Ouch! a whole year in office and he still hasn't bombed either country. What a wuss! But what do you expect from a guy who deliberately spent a year away from college to work as a community organizer just to help silly old inner-city families before continuing his education at Harvard Law. After graduating with high honors, he still wouldn't seek a real job - instead becoming a distinguished Professor of Constitutional Law at the University of Chicago. He was offered tenure, but turned it down. Figures! That shiftless oBama can't hold down a job. Instead, he chose to serve his country by seeking political office, spending the next 8 years as a State Senator, then winning a seat in the United States Senate by a landslide. After just one term, he was accidentally elected President of the United States of America when 53% of the voting machines failed to be properly rigged by Diebold. Combined, three out of those four guys on Mount Rushmore had less elected experience than Barack Obama had when he entered the Presidency. What was this uppity N.... black person trying to prove?
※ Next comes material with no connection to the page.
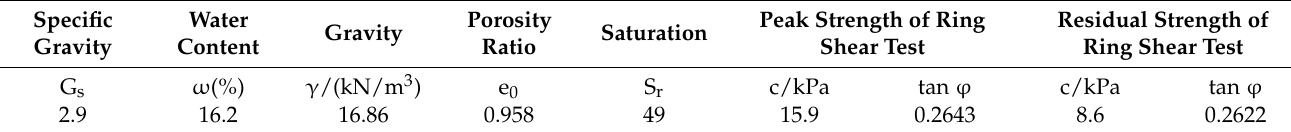
Table 2. Physical and mechanical property parameters of tailing sand.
But Big deal! Palin's rise to greatness is far loftier. First, she dropped out of Junior college 5 times to pursue a real American job, rising to to the exalted title of Miss First Runner Up in her State beauty pageant. Now that's pulling yourself up by your own bikini! This real American woman went on to defend Alaska by risking her life slaughtering fuzzy little wolf pups with an AR-15 from a fast-moving piper cub, blowing their little anti-American brains all over the white Alaskan tundra . And she accomplished all this between her monthly meetings at the local Secessionist club. After popping out her own pack of youngins like a rapid-fire Pez dispenser, Sarah went on to become, as Keith Olbermann calls her, "the ex-half governor of Alaska." Next was the Silver medal in the Vice Presidential race. Finally, she donned her skin-tight black leather zip-up jacket and was immediately recognized as the Middle-Age Republican Club's choice for most riveting pair to watch since the Brittenum twins were kicked off of American idol.
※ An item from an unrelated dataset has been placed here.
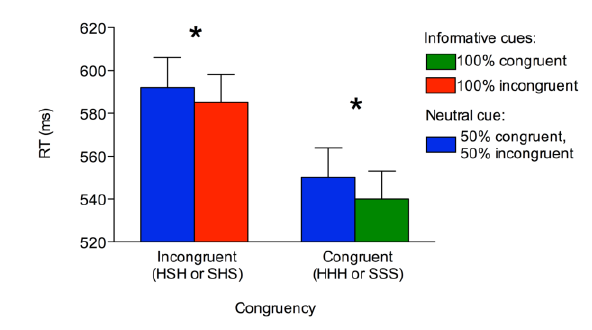
Figure 2 Manual reaction times reported for each ex- perimental condition. Asterisks denote p < .05.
This is a woman who wrote a book, but never actually read one.
A truly great American success story by anyone's measure.
So suck on that, Obama, you terrorist hugging, Hitler heiling foreigner, you.
Sarah Palin is the darling of the American Media cabal.
Her followers consider her an International celebrity (where have we heard that term, before?)
The networks' tippy-top pundits jump into action on Sister Sarah's every flatulence.
Her speeches command $100,000 a performance and she doesn't even have to supply her own bendable straws (sigh).
And why not? Because Sarah is Henry Kissinger and Miss Teen South Carolina all rolled into one - like such as.
She's the Brundle-Fly of American politics, and we know whose DNA prevailed.
Still, there are questions:
What exactly is a "NUCULAR attack?"
Does it affect the nucous nembrane, and am I at risk of catching it?
PS - Thanks for that last link Sunbro. I shamelessly requisitioned it.